— EXTRACTED TEXT —
Eva Bartok are not a female solo artist, they are a trio from Wales named after the British-Hungarian actress who starred in the influential Italian film Blood And Black Lace.
Their self-titled four track EP is a blend of punk, metal and noise. It’s abrasive, angry and chaotic, with moments of melody evident on tracks like “Mexico.” Their lyrics address topics ranging from mental health to the dark side fallout of politics. It’s a brief album, clocking in at just over ten minutes, a promising introduction that should appeal to fans of bands like Converge and Glassjaw.
Frantic Amber – Bellatrix (GMR)
Bellatrix is the second album from the Swedish melodic death metal band Frantic Amber. The album title translates to “female warrior” in Latin, and is a concept record about warrior women throughout history.
Frantic Amber explore a variety of styles on the album. “Scorched Earth” is an intense, traditional death metal track, while melodic death is at the forefront of songs like “Lagartha.” The melody comes from the guitars, as Elizabeth Andrews’ vocals are harsh growls. The most unique song on the album is “Joshitai,” which features traditional Japanese music alongside metal as it tells the story of a female samurai. Atmospheric intros on several tracks provide some quieter moments before the brutality kicks in. The album ends with the cinematic “The Black Knight,” showing yet another side to a very versatile band.
Freedom Call – M.E.T.A.L. (SPV/Steamhammer)
The German power metal band Freedom Call are celebrating their 20th anniversary this year. Vocalist/guitarist Chris Bay is the lone remaining original member, with a couple of lineup changes on their tenth studio album M.E.T.A.L.
The band doesn’t stray far from its trademark sound of soaring choruses and melodic guitars. The title track is cheesy, but undeniably catchy as they are “standing tall for heavy metal.” The songs are rousing and upbeat, jam packed with singalong choruses and ample atmosphere. From the seafaring tale “Sail Away” to the invitation to “Fly With Us,” Bay’s potent vocals and the memorable songs make for a memorable journey, no matter your mode of transportation.
Helvetets Port – From Life To Death (High Roller)
Clad in leather and steel, Sweden’s Helvetets Port have returned from a 10 year layoff with their new album From Life To Death. These guys ooze ‘80s traditional heavy metal from their look all the way down to the band member names, like vocalist Witchfinder, bassist Inquisitor, and guitarist K. Lightning.
Utilizing an Egyptian motif in the artwork and a couple of tracks, there is a certain medieval flare to the band that hearkens to an earlier time when NWOBHM bands were spreading in the early ‘80s and detailing events of battle and war. Witchfinder serves as the perfect commander with a voice similar to a Sanctuary-esque Warrel Dane. There are many cookers to take delight in, like the raucous tempo changes to “Ruled With An Iron Hand” or the fist-pumping chants to “Die To Stay Alive”. With a more dignified approach to heavy metal, Helvetets Port have a more reserved tenor in their music unlike their fellow countrymen Enforcer and RAM, who throw out a frenzied bunch of riffs at the listener. A different taste, but still great. Highly recommended!

— EXERCISE TASKS —
a - Write out the passage of the metal album reviews from "Their self-titled four" to "women throughout history.".
b - Give the entire listing below again line for line, with no changes.

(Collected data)
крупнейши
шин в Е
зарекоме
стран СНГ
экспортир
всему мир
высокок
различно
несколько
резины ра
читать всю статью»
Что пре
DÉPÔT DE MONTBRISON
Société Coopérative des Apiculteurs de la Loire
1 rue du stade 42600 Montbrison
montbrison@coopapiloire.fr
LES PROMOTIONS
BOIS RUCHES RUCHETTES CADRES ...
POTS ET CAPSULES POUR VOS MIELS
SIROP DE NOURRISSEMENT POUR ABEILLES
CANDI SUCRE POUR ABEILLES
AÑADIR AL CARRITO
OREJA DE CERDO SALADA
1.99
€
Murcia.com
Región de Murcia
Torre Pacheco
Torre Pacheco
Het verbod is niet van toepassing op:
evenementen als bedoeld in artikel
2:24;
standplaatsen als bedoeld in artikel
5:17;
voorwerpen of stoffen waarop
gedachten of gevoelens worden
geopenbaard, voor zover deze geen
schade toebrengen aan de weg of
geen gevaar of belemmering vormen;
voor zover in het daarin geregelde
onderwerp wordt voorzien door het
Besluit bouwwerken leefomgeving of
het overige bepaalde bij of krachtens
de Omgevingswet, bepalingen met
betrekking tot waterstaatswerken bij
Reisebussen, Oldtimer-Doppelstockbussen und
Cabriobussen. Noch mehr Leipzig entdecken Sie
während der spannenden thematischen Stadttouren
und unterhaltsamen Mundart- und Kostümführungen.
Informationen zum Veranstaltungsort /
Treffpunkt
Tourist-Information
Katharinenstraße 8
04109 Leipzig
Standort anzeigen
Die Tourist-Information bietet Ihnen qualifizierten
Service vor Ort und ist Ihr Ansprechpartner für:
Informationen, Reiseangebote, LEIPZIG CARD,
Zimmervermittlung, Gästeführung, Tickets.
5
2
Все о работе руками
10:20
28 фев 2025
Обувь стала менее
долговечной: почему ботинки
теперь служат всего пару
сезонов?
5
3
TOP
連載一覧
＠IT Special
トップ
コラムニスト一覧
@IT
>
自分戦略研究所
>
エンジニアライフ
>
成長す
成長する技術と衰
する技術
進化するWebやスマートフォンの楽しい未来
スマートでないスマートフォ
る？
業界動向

— ANSWERS TO THE TASKS —
a -
Their self-titled four track EP is a blend of punk, metal and noise. It’s abrasive, angry and chaotic, with moments of melody evident on tracks like “Mexico.” Their lyrics address topics ranging from mental health to the dark side fallout of politics. It’s a brief album, clocking in at just over ten minutes, a promising introduction that should appeal to fans of bands like Converge and Glassjaw.
Frantic Amber – Bellatrix (GMR)
Bellatrix is the second album from the Swedish melodic death metal band Frantic Amber. The album title translates to “female warrior” in Latin, and is a concept record about warrior women throughout history.

b -
крупнейши
шин в Е
зарекоме
стран СНГ
экспортир
всему мир
высокок
различно
несколько
резины ра
читать всю статью»
Что пре
DÉPÔT DE MONTBRISON
Société Coopérative des Apiculteurs de la Loire
1 rue du stade 42600 Montbrison
montbrison@coopapiloire.fr
LES PROMOTIONS
BOIS RUCHES RUCHETTES CADRES ...
POTS ET CAPSULES POUR VOS MIELS
SIROP DE NOURRISSEMENT POUR ABEILLES
CANDI SUCRE POUR ABEILLES
AÑADIR AL CARRITO
OREJA DE CERDO SALADA
1.99
€
Murcia.com
Región de Murcia
Torre Pacheco
Torre Pacheco
Het verbod is niet van toepassing op:
evenementen als bedoeld in artikel
2:24;
standplaatsen als bedoeld in artikel
5:17;
voorwerpen of stoffen waarop
gedachten of gevoelens worden
geopenbaard, voor zover deze geen
schade toebrengen aan de weg of
geen gevaar of belemmering vormen;
voor zover in het daarin geregelde
onderwerp wordt voorzien door het
Besluit bouwwerken leefomgeving of
het overige bepaalde bij of krachtens
de Omgevingswet, bepalingen met
betrekking tot waterstaatswerken bij
Reisebussen, Oldtimer-Doppelstockbussen und
Cabriobussen. Noch mehr Leipzig entdecken Sie
während der spannenden thematischen Stadttouren
und unterhaltsamen Mundart- und Kostümführungen.
Informationen zum Veranstaltungsort /
Treffpunkt
Tourist-Information
Katharinenstraße 8
04109 Leipzig
Standort anzeigen
Die Tourist-Information bietet Ihnen qualifizierten
Service vor Ort und ist Ihr Ansprechpartner für:
Informationen, Reiseangebote, LEIPZIG CARD,
Zimmervermittlung, Gästeführung, Tickets.
5
2
Все о работе руками
10:20
28 фев 2025
Обувь стала менее
долговечной: почему ботинки
теперь служат всего пару
сезонов?
5
3
TOP
連載一覧
＠IT Special
トップ
コラムニスト一覧
@IT
>
自分戦略研究所
>
エンジニアライフ
>
成長す
成長する技術と衰
する技術
進化するWebやスマートフォンの楽しい未来
スマートでないスマートフォ
る？
業界動向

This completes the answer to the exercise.